== Input data ==

--- START ---

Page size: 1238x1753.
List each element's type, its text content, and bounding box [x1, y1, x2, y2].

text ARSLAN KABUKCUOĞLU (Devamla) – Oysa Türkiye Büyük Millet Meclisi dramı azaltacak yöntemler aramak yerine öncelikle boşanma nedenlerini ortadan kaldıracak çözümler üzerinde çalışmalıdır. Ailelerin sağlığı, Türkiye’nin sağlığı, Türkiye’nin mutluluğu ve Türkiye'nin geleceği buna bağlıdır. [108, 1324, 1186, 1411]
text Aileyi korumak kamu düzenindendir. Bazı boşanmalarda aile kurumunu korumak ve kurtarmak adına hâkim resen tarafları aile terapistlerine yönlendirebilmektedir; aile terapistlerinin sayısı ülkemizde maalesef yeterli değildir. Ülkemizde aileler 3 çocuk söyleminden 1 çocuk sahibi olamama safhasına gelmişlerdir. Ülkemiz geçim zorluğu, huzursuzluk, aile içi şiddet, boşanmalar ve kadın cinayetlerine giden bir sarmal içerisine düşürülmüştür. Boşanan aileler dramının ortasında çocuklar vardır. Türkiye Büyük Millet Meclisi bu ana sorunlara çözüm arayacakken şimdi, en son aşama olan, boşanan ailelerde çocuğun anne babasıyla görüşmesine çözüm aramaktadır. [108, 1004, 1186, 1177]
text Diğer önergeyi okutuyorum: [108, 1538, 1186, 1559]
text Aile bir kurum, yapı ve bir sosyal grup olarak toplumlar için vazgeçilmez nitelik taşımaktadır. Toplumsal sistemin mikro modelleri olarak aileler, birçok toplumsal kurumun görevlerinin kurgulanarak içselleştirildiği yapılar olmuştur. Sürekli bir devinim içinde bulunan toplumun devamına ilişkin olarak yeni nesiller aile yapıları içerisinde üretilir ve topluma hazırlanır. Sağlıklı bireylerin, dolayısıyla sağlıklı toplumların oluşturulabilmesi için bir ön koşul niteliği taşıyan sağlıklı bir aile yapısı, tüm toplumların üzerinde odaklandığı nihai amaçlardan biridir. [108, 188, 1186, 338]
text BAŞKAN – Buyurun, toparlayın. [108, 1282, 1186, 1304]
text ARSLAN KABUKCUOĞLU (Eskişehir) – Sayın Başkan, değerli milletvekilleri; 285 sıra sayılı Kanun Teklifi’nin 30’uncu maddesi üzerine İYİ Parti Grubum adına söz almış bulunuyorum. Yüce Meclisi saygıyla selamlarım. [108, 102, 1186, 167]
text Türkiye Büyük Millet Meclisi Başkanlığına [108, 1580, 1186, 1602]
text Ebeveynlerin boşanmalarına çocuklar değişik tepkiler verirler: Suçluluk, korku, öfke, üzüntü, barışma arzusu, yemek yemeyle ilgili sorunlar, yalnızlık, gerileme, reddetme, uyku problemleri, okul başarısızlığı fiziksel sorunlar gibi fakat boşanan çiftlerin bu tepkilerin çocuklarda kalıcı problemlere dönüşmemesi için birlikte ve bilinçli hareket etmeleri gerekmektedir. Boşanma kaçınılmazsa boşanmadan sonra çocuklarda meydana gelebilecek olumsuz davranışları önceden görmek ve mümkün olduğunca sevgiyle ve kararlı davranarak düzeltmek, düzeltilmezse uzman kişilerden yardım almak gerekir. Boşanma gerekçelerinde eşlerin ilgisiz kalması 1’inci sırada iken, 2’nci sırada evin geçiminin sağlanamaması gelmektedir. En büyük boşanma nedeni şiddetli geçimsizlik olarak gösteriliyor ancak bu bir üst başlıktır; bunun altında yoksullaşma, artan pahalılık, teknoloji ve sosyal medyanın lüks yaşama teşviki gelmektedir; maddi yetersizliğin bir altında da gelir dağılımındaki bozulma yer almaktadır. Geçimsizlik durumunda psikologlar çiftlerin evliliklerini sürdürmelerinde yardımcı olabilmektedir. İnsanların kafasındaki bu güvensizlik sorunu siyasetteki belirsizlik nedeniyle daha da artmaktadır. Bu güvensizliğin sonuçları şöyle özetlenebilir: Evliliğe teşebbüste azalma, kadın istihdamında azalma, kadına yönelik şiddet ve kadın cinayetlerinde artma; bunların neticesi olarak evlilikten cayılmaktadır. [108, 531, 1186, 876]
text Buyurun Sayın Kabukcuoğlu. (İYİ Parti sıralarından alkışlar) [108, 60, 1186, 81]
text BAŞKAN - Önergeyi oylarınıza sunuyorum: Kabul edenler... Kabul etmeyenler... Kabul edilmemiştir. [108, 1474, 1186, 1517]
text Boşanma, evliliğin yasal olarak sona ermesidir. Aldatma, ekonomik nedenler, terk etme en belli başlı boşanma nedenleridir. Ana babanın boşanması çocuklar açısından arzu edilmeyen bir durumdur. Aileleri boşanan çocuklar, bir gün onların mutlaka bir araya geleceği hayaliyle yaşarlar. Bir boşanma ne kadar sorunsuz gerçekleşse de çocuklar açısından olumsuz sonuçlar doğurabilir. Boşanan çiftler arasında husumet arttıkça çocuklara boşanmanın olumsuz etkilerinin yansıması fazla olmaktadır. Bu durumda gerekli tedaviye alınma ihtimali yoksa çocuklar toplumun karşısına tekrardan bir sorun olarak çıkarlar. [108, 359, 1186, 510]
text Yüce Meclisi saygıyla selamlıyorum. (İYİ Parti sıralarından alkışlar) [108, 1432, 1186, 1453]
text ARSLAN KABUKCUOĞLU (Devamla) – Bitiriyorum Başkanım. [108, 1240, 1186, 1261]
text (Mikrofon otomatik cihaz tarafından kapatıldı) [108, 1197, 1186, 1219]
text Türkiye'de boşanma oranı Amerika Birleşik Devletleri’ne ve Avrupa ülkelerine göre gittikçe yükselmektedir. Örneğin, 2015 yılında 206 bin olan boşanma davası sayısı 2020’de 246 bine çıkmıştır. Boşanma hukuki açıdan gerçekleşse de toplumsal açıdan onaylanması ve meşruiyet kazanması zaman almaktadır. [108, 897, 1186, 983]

--- END ---

== Exercise aim ==
The response must contain every line from the listing above in which the string "ARSLAN" appears.

== Answer for this exercise ==
text ARSLAN KABUKCUOĞLU (Devamla) – Oysa Türkiye Büyük Millet Meclisi dramı azaltacak yöntemler aramak yerine öncelikle boşanma nedenlerini ortadan kaldıracak çözümler üzerinde çalışmalıdır. Ailelerin sağlığı, Türkiye’nin sağlığı, Türkiye’nin mutluluğu ve Türkiye'nin geleceği buna bağlıdır. [108, 1324, 1186, 1411]
text ARSLAN KABUKCUOĞLU (Eskişehir) – Sayın Başkan, değerli milletvekilleri; 285 sıra sayılı Kanun Teklifi’nin 30’uncu maddesi üzerine İYİ Parti Grubum adına söz almış bulunuyorum. Yüce Meclisi saygıyla selamlarım. [108, 102, 1186, 167]
text ARSLAN KABUKCUOĞLU (Devamla) – Bitiriyorum Başkanım. [108, 1240, 1186, 1261]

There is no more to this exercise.